Risk Aversion And The Perils Of Selling Too Early - quilby
http://www.techcrunch.com/2009/03/28/risk-aversion-and-the-perils-of-selling-too-early-israeli-startups-part-ii/

======
enjo
This brings to mind a really interesting story.

I had the chance to work with a guy who had just sold his business. It turns
out that early on (about a year into it) someone came along and offered to buy
the whole business for $1 million dollars.

At the time his situation was bleak:

* the site was being overshadowed by two much larger direct competitors * he was 'hosting' the site from borrowed space in a kind relatives basement. * growth was really solid, but revenues from the site where far outpaced by bandwidth/hardware costs. * He had a second mortgage on his house and his credit cards where completely maxed. His wife, while understanding, was understandably distressed.

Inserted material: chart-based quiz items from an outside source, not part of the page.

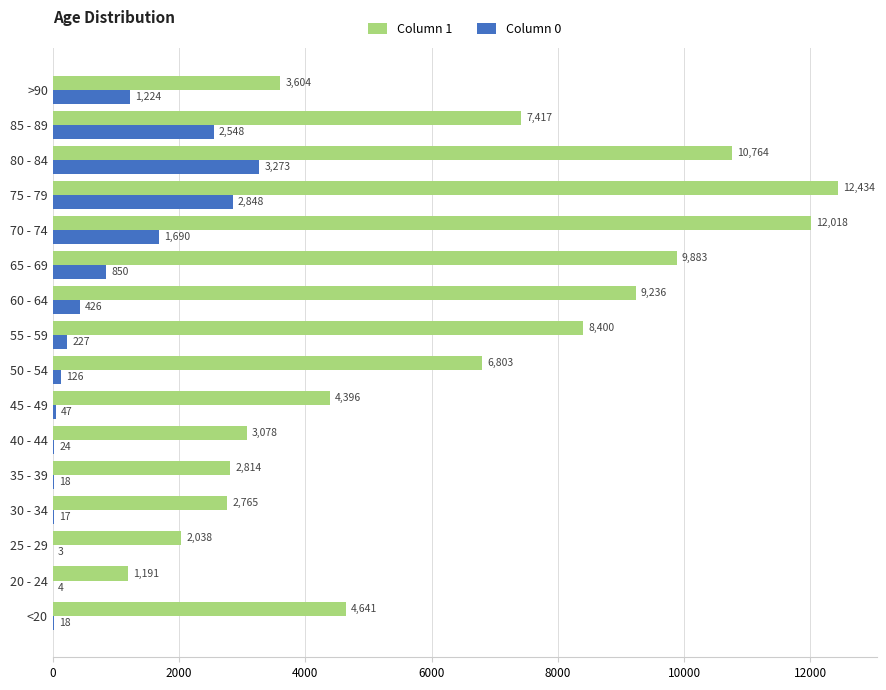

What are all the series names shown in the legend?

Column 1, Column 0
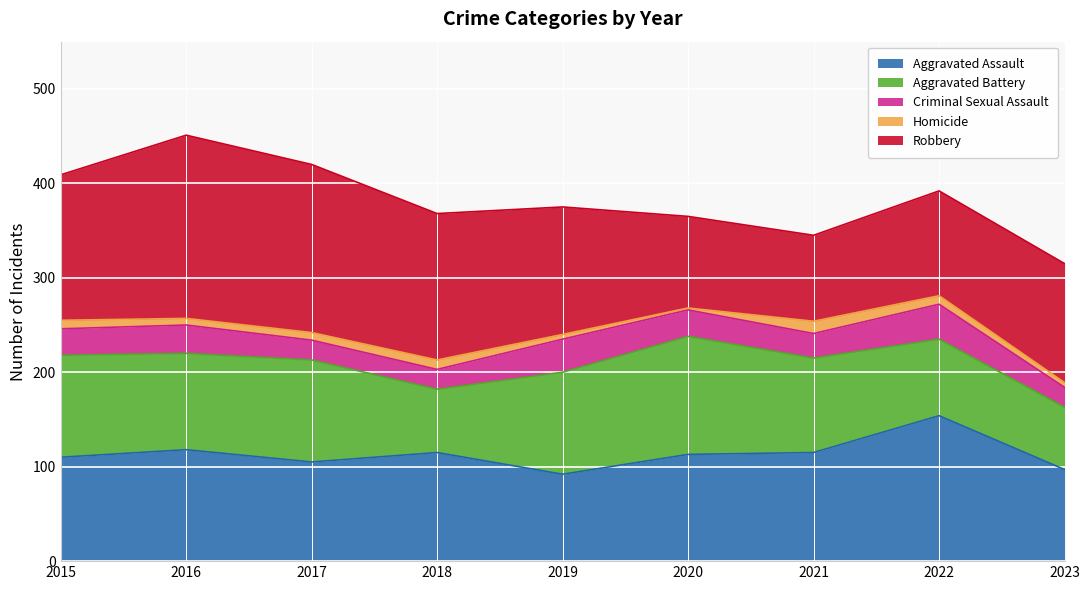

Is it true that Criminal Sexual Assault equals 21 at 2017?

True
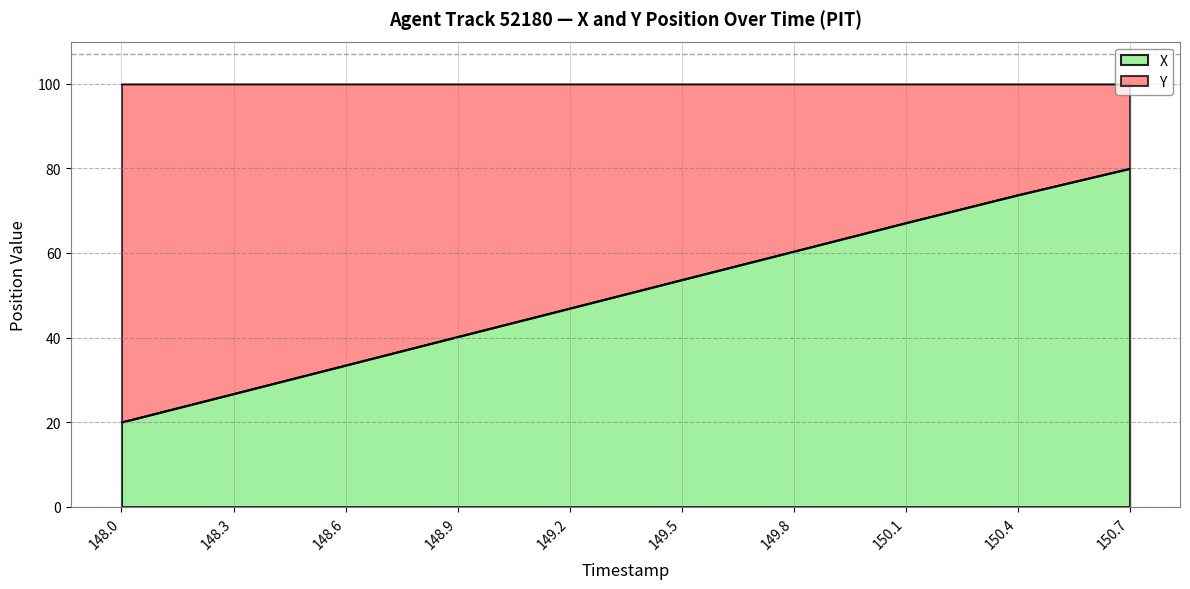

What is the sum of the values at 150.1 and 150.4?

140.9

The thing was, he absolutely believed in his business. He was confident that
he was going to be able to overtake those competitors. Instead of selling and
pocketing a nice gain, he pushed on.

5 years later he had a top-100 alexa site that sold for $300 million dollars.
He had managed to stave off even VC funding until quite late, and so the vast
majority was held by him and a co-founder.

That's the opposite of risk aversion. It's funny, he considers not selling one
of the stupidest things he's ever done. Anyone in their right mind would sell
and move on to something else. He didn't, and it paid off with a 300x return.